* [DIRECTIONS FOR THIS TASK]: Copy the text of these entries word for word, leaving out the pictures.

* [INFORMATION GIVEN]:
══════════
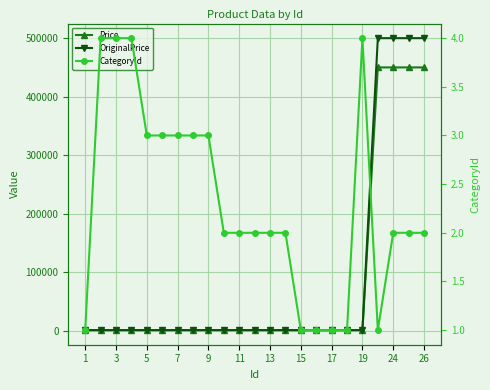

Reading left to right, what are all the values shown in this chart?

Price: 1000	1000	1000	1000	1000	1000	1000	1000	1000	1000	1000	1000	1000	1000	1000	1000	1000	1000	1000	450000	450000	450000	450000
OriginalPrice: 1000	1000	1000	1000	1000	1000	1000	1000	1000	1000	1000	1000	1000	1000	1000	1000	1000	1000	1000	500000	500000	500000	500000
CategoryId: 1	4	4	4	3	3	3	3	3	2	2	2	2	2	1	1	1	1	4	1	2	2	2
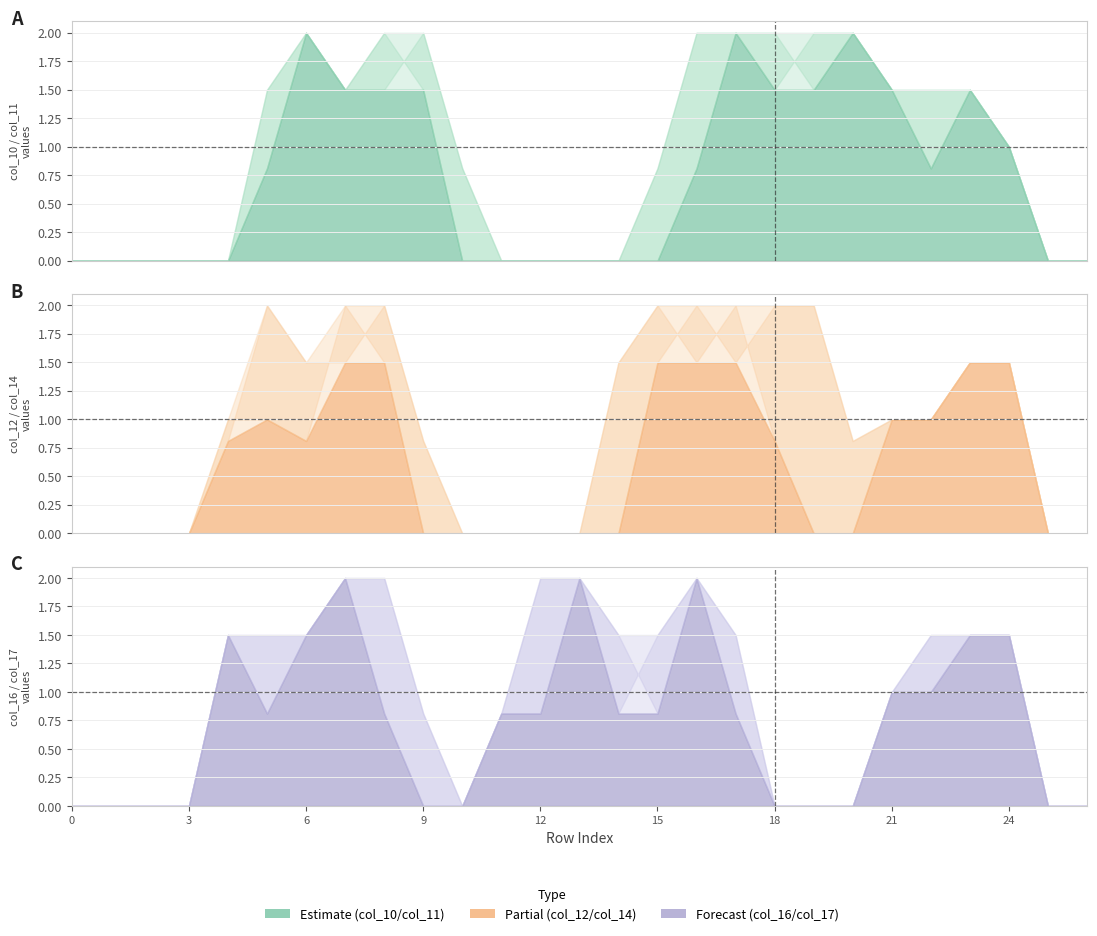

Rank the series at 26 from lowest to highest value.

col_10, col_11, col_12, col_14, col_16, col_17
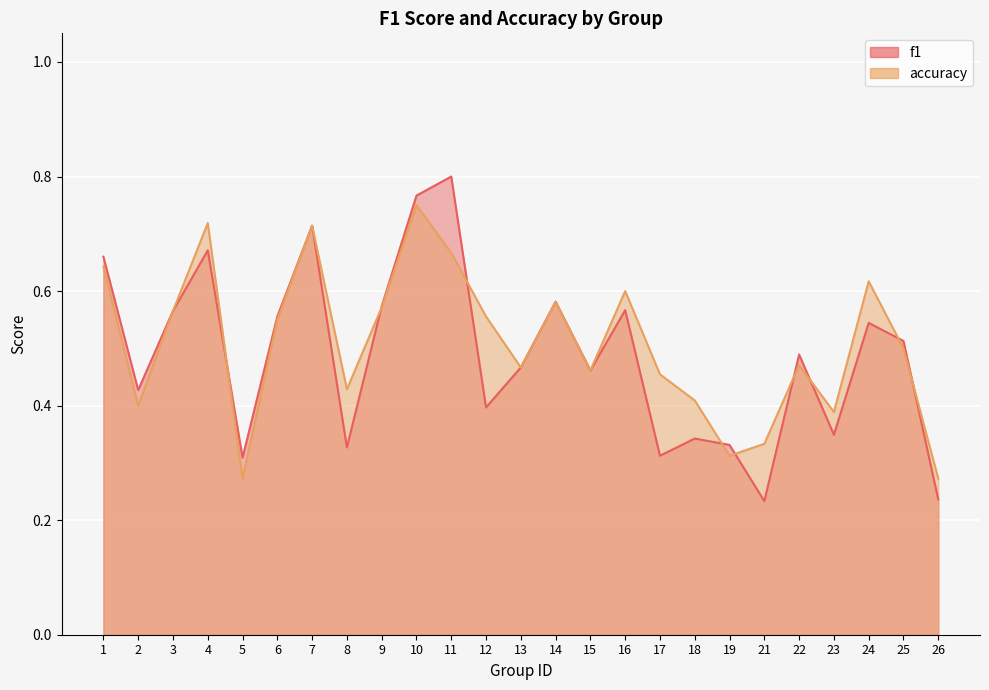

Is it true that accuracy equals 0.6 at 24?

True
══════════
* [RESPONSE TO THE TASK]:
Reading left to right, what are all the values shown in this chart?

Price: 1000	1000	1000	1000	1000	1000	1000	1000	1000	1000	1000	1000	1000	1000	1000	1000	1000	1000	1000	450000	450000	450000	450000
OriginalPrice: 1000	1000	1000	1000	1000	1000	1000	1000	1000	1000	1000	1000	1000	1000	1000	1000	1000	1000	1000	500000	500000	500000	500000
CategoryId: 1	4	4	4	3	3	3	3	3	2	2	2	2	2	1	1	1	1	4	1	2	2	2

Rank the series at 26 from lowest to highest value.

col_10, col_11, col_12, col_14, col_16, col_17

Is it true that accuracy equals 0.6 at 24?

True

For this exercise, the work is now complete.